"""

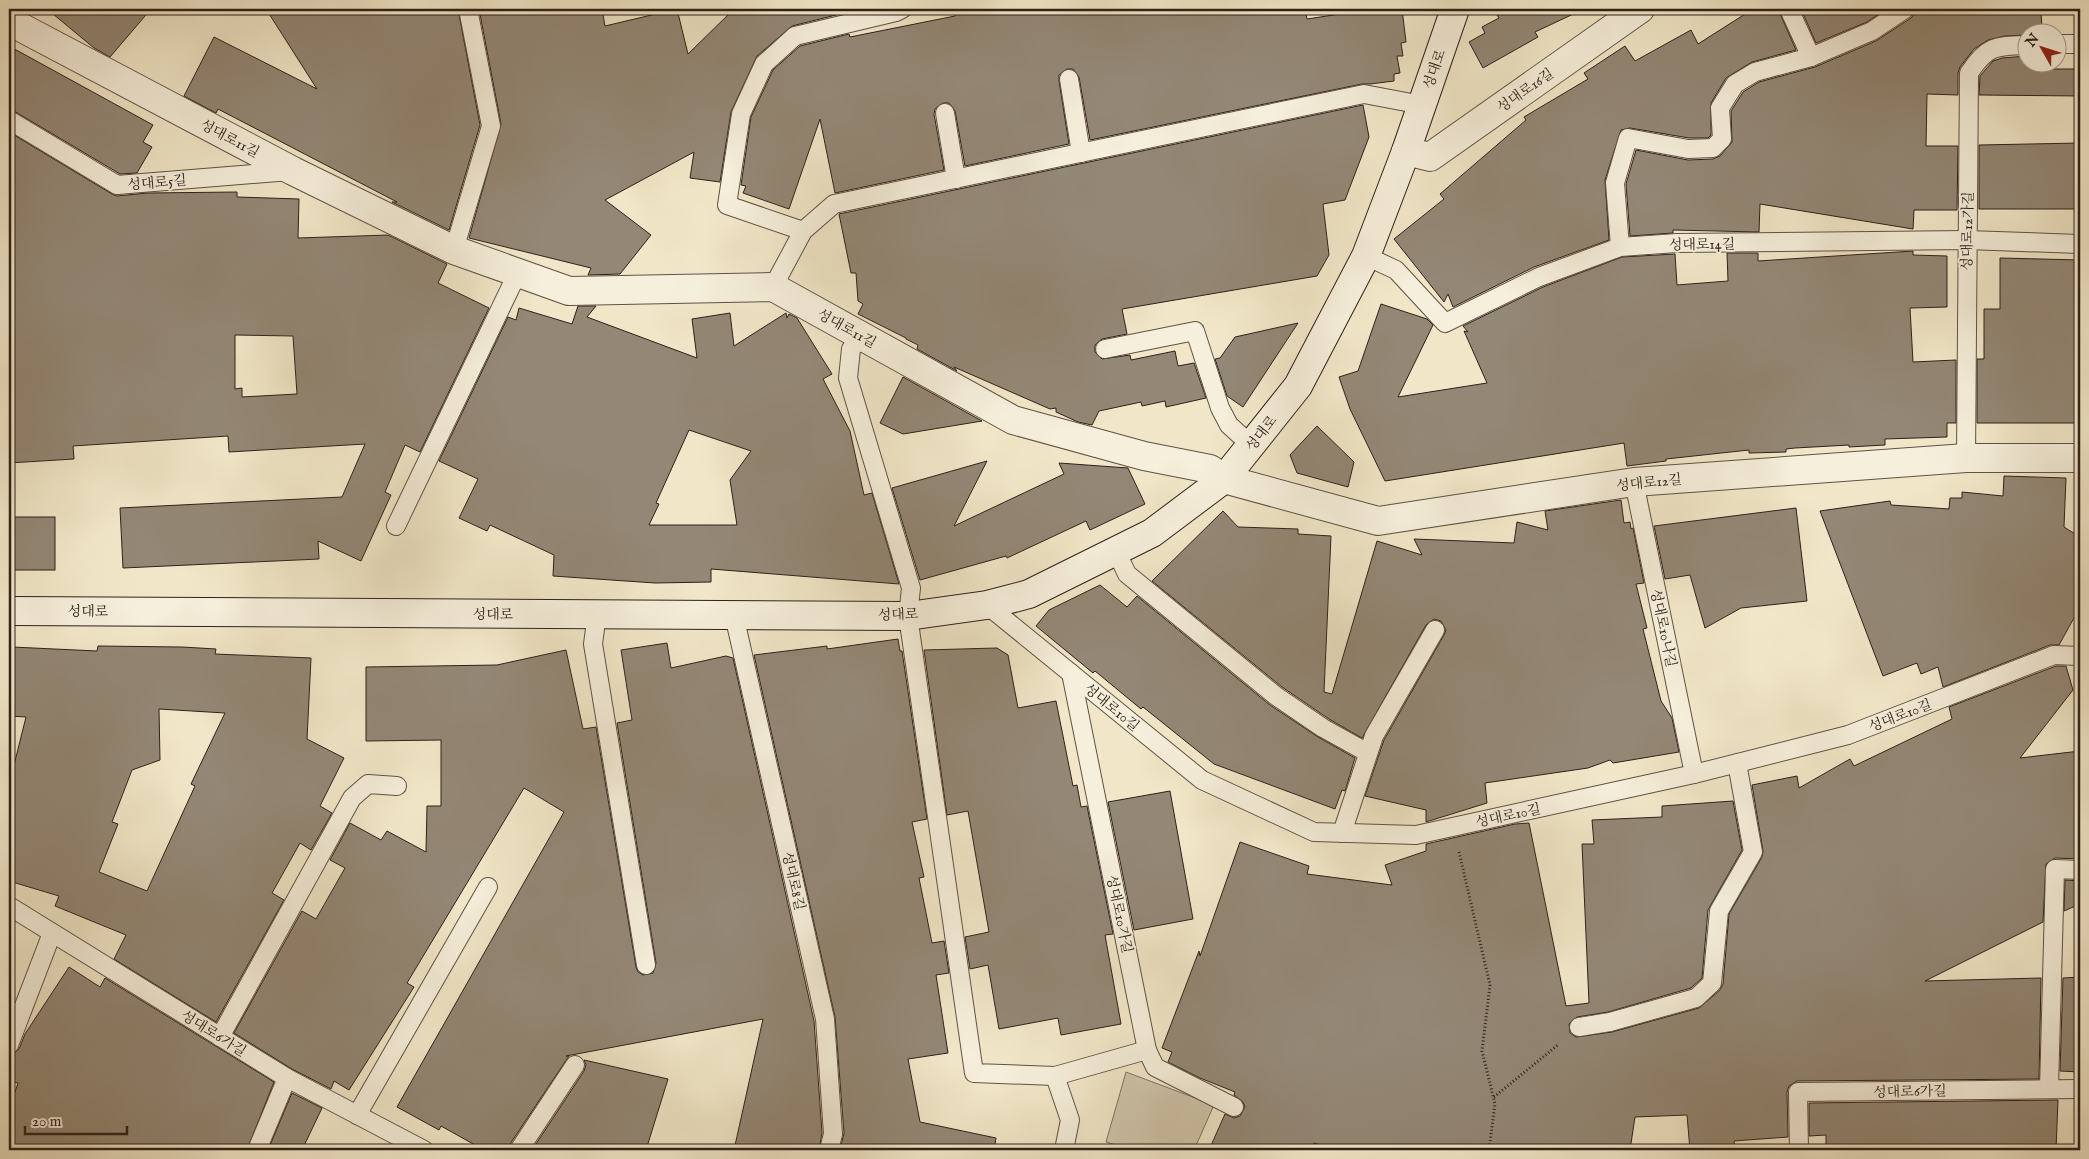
<svg xmlns="http://www.w3.org/2000/svg" width="2089" height="1159" font-family="'IM FELL English','Noto Serif KR',serif">
<rect width="100%" height="100%" fill="#f1e7c8"/>
<filter id="stains"><feTurbulence type="fractalNoise" baseFrequency=".004" numOctaves="4"/><feColorMatrix values="0 0 0 0 .2 0 0 0 0 .09 0 0 0 0 .02 0 0 0 .5 -.17"/></filter>
<radialGradient id="worn" r=".72"><stop offset=".6" stop-color="#630" stop-opacity="0"/><stop offset="1" stop-color="#630" stop-opacity=".3"/></radialGradient>
<path fill="#d0c5ab" stroke="#7f7263" d="M1126 1072 1214 1105 1194 1150H1132L1106 1142Z"/>
<g fill="#938775" stroke="#2e201b" fill-rule="evenodd">
<path d="M47 9H151L110 57 94 48Z"/>
<path d="M266 9H458L480 125 449 230 392 202H397L218 109 216 113 184 96 214 37 317 89Z"/>
<path d="M479 9H602L605 26 677 9 688 54 734 9H843L844 13 792 26 757 56 731 112 720 182 690 178 694 152 605 200 651 235 620 274 588 275 591 268 469 238 501 124Z"/>
<path d="M953 9H1305L1307 19 1373 9H1402L1406 42 1401 43 1403 56H1397L1400 73 1394 74V81L1370 84H1362L1090 140 1079 77 1073 69H1067L1059 75V81L1069 144 965 166 955 111 949 103H943L935 109 934 114 944 170 835 193 820 119 789 209 743 193 746 186 741 185 751 117 773 70 800 46 849 34 850 37 955 16Z"/>
<path d="M1493 9H1584L1535 32 1538 37 1483 68 1469 42 1485 33 1482 27 1499 18Z"/>
<path d="M1753 9H1778L1796 50 1752 62 1726 78 1711 103V135L1708 138H1689L1630 128 1621 130 1605 180 1609 240 1534 267 1453 307 1448 294 1444 302 1394 239 1444 199 1440 194 1526 120 1524 117 1588 79 1584 73 1625 46 1635 61 1691 30 1698 44Z"/>
<path d="M1801 9H1886L1867 22 1816 43Z"/>
<path d="M1919 9H2041L2042 32H2026V35L2005 36 1988 40 1974 49 1960 67 1958 73V95L1927 94 1926 146H1958L1957 210H1914L1913 229 1760 204 1759 232 1673 230V233L1630 236 1626 184 1636 150 1688 160 1713 159 1720 156 1732 142 1731 111 1743 92 1759 82 1815 67 1876 41 1911 18Z"/>
<path d="M9 46 153 125 143 142 152 147 137 173 120 174 14 111 9 109Z"/>
<path d="M2026 56V62H2042V69H2080V96L1979 95 1980 76 1993 61 2002 58Z"/>
<path d="M1363 105 1369 137 1345 200 1323 204 1329 255 1317 276 1122 309 1127 334 1102 339 1095 345V352L1102 359 1130 355 1131 360 1175 351 1178 366 1194 363 1206 398 1166 407 1165 401 1142 406 1141 402 1099 411 1092 425 1078 422 1056 412V408L1050 409 954 367 957 371 917 349 918 345 906 339V338L858 314 863 304 858 301 856 273H851L839 214Z"/>
<path d="M9 132 112 194 117 196 147 193 237 192V197L299 199 298 238 388 235 447 264 438 283 489 308 420 452 405 445 385 492 391 495 361 561 318 541 319 559 123 568 120 508 342 497 365 444 229 452 228 436 73 446 74 459 9 463ZM235 335 293 336 297 394 242 397V388L235 389Z"/>
<path d="M2080 143V209H1979V145Z"/>
<path d="M1913 251V255L1947 256V307L1910 308 1913 362 1956 360V423H1947V437L1885 439V445L1849 447V445L1795 448 1786 449V452L1749 453V450L1666 459V461L1627 466 1624 443 1385 481 1350 409 1339 377 1358 371 1381 304 1427 319 1433 325 1398 397 1487 383 1464 331 1468 332 1463 326 1543 287 1622 257 1675 254 1677 285 1728 281 1727 253H1758V261Z"/>
<path d="M2000 258 2080 260V423H1977V359H1984V309H2000Z"/>
<path d="M578 306H596L587 317 697 358 692 319 730 313 734 346 786 313 787 318 789 314 797 318 832 374 823 379 850 431 864 495 872 493 899 584 711 569V582L655 583 553 576 554 555 490 525 487 531 459 518 478 479 439 461 508 317 516 320 519 308 572 324ZM689 430 751 451 730 480 737 525H649L659 504 656 503Z"/>
<path d="M1298 323 1243 407 1227 396 1215 359 1220 358 1235 337Z"/>
<path d="M903 377 982 421 903 434 880 423Z"/>
<path d="M1317 426 1354 462 1348 487 1297 473 1290 455Z"/>
<path d="M987 461 954 526 1064 474 1059 463 1128 468 1145 504 1090 530 1086 521 1007 558 1006 556 920 580 892 488Z"/>
<path d="M2004 476 2066 478 2064 527 2080 537V607L2059 645H2050L1943 687 1938 667 1921 674 1917 663 1883 676 1820 511 1890 501 1891 505 1949 509 1950 498H1962V492L2003 496Z"/>
<path d="M1621 500 1624 523 1630 522 1631 529 1633 528 1644 583 1636 584 1647 628 1643 629 1661 701 1672 718 1679 752 1613 763 1610 760 1588 768 1485 783 1487 803 1426 822V810L1365 796 1384 740 1444 635 1446 630 1441 621 1434 619 1426 625 1362 738 1329 719 1282 687 1152 581 1223 511 1238 527 1298 529V534L1331 536 1324 692 1332 694 1377 541 1422 555 1414 539 1514 543 1517 522 1548 530 1545 511Z"/>
<path d="M1796 508 1807 601 1741 608 1705 628 1690 575 1665 579 1654 526Z"/>
<rect x="9" y="517" width="46" height="53"/>
<path d="M1100 585 1127 607 1137 596 1270 705 1318 737 1355 758 1345 791 1342 790 1335 809 1214 764 1143 707 1141 709 1095 671 1093 673 1036 626 1049 610Z"/>
<path d="M898 639 900 651H902L927 819 912 822 924 877 919 878 932 943 944 941 949 973 936 975 948 1053 908 1059 920 1122 996 1138 994 1150H840L844 1133 835 1017 754 655 827 646V649Z"/>
<path d="M667 643 671 668 726 656 733 658 814 1021 822 1133 819 1150H734L763 1019 566 1056H569L510 1144 509 1150H484L441 1126 439 1130 397 1107 564 812 524 788 407 983 414 987 349 1090 334 1081 331 1089 292 1069 234 1033 302 911 316 919 345 868 330 860 350 823 381 840 387 831 426 852 427 806H441V740L366 741V667L497 665 566 650 583 729 596 727 636 967 638 972 643 975 653 973 656 963 617 723 632 720 621 650Z"/>
<path d="M98 646 182 647 216 649 215 654 311 658 307 739 344 758 320 806 332 813 311 850 300 843 272 893 284 900 216 1022 114 959 126 935 55 906 59 896 9 881V785L26 717 9 716 12 647 97 651ZM159 709 225 713 191 784 195 786 147 891 99 872 118 824 112 822 132 770 160 760Z"/>
<path d="M997 648 1008 655 1018 708 1056 701 1073 786 1077 785 1081 807 1087 806 1113 934 1105 935 1121 1024 1061 1035 1058 1018 999 1029 988 965 970 969 965 937 989 932 968 811 947 815 924 650Z"/>
<path d="M2056 666H2066L2073 690 2020 758 2080 751V859L2055 858 2046 864 2043 922 1925 981 2041 978 2039 1079 1797 1081 1789 1086 1787 1092 1788 1137 1734 1141 1735 1150H1690L1687 1115 1635 1117 1630 1150H1338L1314 1143 1311 1150H1209L1225 1114 1234 1118 1240 1116 1245 1107 1243 1102 1234 1095 1235 1092 1200 1078 1168 1062 1172 1052 1162 1048 1199 951 1200 956 1240 842 1309 866 1307 874 1392 885 1385 865 1426 851V844L1515 824 1529 823 1566 1006 1589 1003 1582 844H1594L1592 820 1662 817V806L1733 801 1742 850 1708 910 1702 978 1691 988 1608 1012 1577 1017 1569 1024 1570 1033 1576 1037 1612 1032 1699 1008 1720 990 1723 984 1729 914 1762 857 1763 851 1752 785 1797 776 1799 788 1850 759 1854 766 1952 719 1949 707Z"/>
<path d="M1170 791 1193 919 1134 930 1108 802Z"/>
<path d="M2065 880 2080 881V904L2064 911Z"/>
<path d="M69 967 100 987 105 978 274 1082 247 1150H9V1110L18 1083 9 1081V1058L19 1049 25 1034Z"/>
<path d="M2080 977V1072L2060 1071 2063 978Z"/>
<path d="M584 1060 668 1079 646 1150H532L584 1071 586 1065Z"/>
<path d="M292 1093 322 1108 302 1150H268Z"/>
<path d="M2058 1100 2056 1150 1968 1148V1150H1826V1135L1809 1136V1103Z"/>
</g>
<g fill="none" stroke-linecap="round" stroke-linejoin="round">
<g stroke="#5f5246" stroke-width="20">
<g id="lane">
<path d="M1789 9 1811 57"/>
<path d="M2056 44H2080"/>
<path d="M1069 79 1081 153"/>
<path d="M945 113 956 179"/>
<path d="M9 120 117 185 290 171"/>
<path d="M803 231 727 205 741 114 764 64 795 36 896 12 902 9"/>
<path d="M1620 247 1615 183 1628 138 1688 149 1713 148 1722 139 1720 108 1735 84 1755 72 1811 57 1872 31 1905 9"/>
<path d="M454 250 491 126 468 9"/>
<path d="M1366 256 1396 270 1445 323 1539 277 1620 247 1677 243 1967 240 2080 244"/>
<path d="M773 287 803 231 834 204 1364 94 1422 105"/>
<path d="M861 337 851 349 848 378 911 588 908 616 974 1073 1055 1076 1147 1050"/>
<path d="M1105 349 1195 331 1220 408 1229 425 1251 445"/>
<path d="M1966 458 1969 73C1987 46 1995 46 2026 45"/>
<path d="M1634 482 1694 774"/>
<path d="M396 526 518 272"/>
<path d="M1116 551 1127 574 1276 696 1323 728 1368 753"/>
<path d="M987 605 1202 780 1314 832 1416 835 1694 774 1848 735 2054 655 2080 656"/>
<path d="M597 614 593 644 646 965"/>
<path d="M734 615 825 1019 833 1134 829 1150"/>
<path d="M1071 673 1147 1050 1155 1067 1234 1107"/>
<path d="M1342 833 1374 736 1435 630"/>
<path d="M9 906 287 1078 424 1150"/>
<path d="M1579 1027 1610 1022 1696 998 1712 983 1719 911 1753 852 1737 763"/>
<path d="M220 1037 352 798 368 784 397 786"/>
<path d="M9 1045 52 933"/>
<path d="M1055 1076 1070 1120 1064 1150"/>
<path d="M2049 1089 2055 869 2080 870"/>
<path d="M357 1115 488 887"/>
<path d="M257 1150 287 1078"/>
<path d="M519 1150 575 1065"/>
<path d="M1799 1150 1798 1092 2080 1089"/>
</g>
</g>
<g stroke="#5f5246" stroke-width="30">
<g id="street">
<path d="M9 21 293 171 454 250 569 291 773 287 1013 420 1144 456 1210 469 1224 479 1378 521 1634 482 1966 458H2080"/>
<path d="M1406 151 1430 157 1640 9"/>
</g>
</g>
<g stroke="#2e201b" stroke-width="30">
<path id="secondary" d="M9 611 908 616 987 605 1029 594 1152 533 1224 479 1298 386 1366 256 1406 151 1455 9"/>
</g>
<g stroke="#2e201b" stroke-width="3" stroke-dasharray="1 2.5" stroke-linecap="butt">
<path d="M1459 852 1490 985 1482 1051 1495 1104 1489 1150"/>
<path d="M1494 1097 1559 1044"/>
</g>
<use href="#lane" stroke="#f6efdb" stroke-width="18"/>
<use href="#street" stroke="#f6efdb" stroke-width="28"/>
<use href="#secondary" stroke="#f6efdb" stroke-width="28"/>
</g>
<g text-anchor="middle" stroke-width="4" stroke-linejoin="round" paint-order="stroke">
<g font-size="14" fill="#2e201b" stroke="#f6efdb">
<text transform="translate(1434 69) rotate(-71)" y="5">성대로</text>
<text transform="translate(1525 90) rotate(-35)" y="5">성대로16길</text>
<text transform="translate(230 138) rotate(28)" y="5">성대로11길</text>
<text transform="translate(157 182) rotate(-5)" y="5">성대로5길</text>
<text transform="translate(1967 231) rotate(-89)" y="5">성대로12가길</text>
<text transform="translate(1702 244) rotate(-1)" y="5">성대로14길</text>
<text transform="translate(847 328) rotate(29)" y="5">성대로11길</text>
<text transform="translate(1261 433) rotate(-52)" y="5">성대로</text>
<text transform="translate(1649 482) rotate(-6)" y="5">성대로12길</text>
<text x="88" y="616">성대로</text>
<text x="493" y="619">성대로</text>
<text transform="translate(898 614) rotate(-2)" y="5">성대로</text>
<text transform="translate(1664 628) rotate(78)" y="5">성대로10나길</text>
<text transform="translate(1112 707) rotate(39)" y="5">성대로10길</text>
<text transform="translate(1900 715) rotate(-21)" y="5">성대로10길</text>
<text transform="translate(1508 815) rotate(-12)" y="5">성대로10길</text>
<text transform="translate(794 881) rotate(77)" y="5">성대로8길</text>
<text transform="translate(1120 914) rotate(78)" y="5">성대로10가길</text>
<text transform="translate(214 1033) rotate(32)" y="5">성대로6가길</text>
<text transform="translate(1910 1091) rotate(-1)" y="5">성대로6가길</text>
</g>
</g>
<rect width="2089" height="1159" fill="none" stroke="#f1e7c8" stroke-width="30"/>
<rect x="10" y="10" width="2069" height="1139" fill="none" stroke="#2e201b" stroke-width="2.5"/>
<rect x="15" y="15" width="2059" height="1129" fill="none" stroke="#2e201b"/>
<g transform="translate(2042 48) rotate(309)"><circle r="24" fill="#f6efdb" stroke="#a69c8e"/>
<path d="M0-4L9 19L0 12L-9 19Z" fill="#8f2418"/>
<text y="-8" font-size="14" font-weight="bold" text-anchor="middle" fill="#2e201b">N</text>
</g>
<path d="M25 1126v8h102v-8" fill="none" stroke="#2e201b" stroke-width="2.5"/>
<text x="32" y="1126" font-size="15" fill="#2e201b" stroke="#f6efdb" stroke-width="4" paint-order="stroke">20 m</text>
<rect width="100%" height="100%" filter="url(#stains)"/>
<rect width="100%" height="100%" fill="url(#worn)"/>
</svg>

"""

### Instructions to follow
Whenever the string "anchor" turns up in a line above, copy that line out.

### Task output
<g text-anchor="middle" stroke-width="4" stroke-linejoin="round" paint-order="stroke">
<text y="-8" font-size="14" font-weight="bold" text-anchor="middle" fill="#2e201b">N</text>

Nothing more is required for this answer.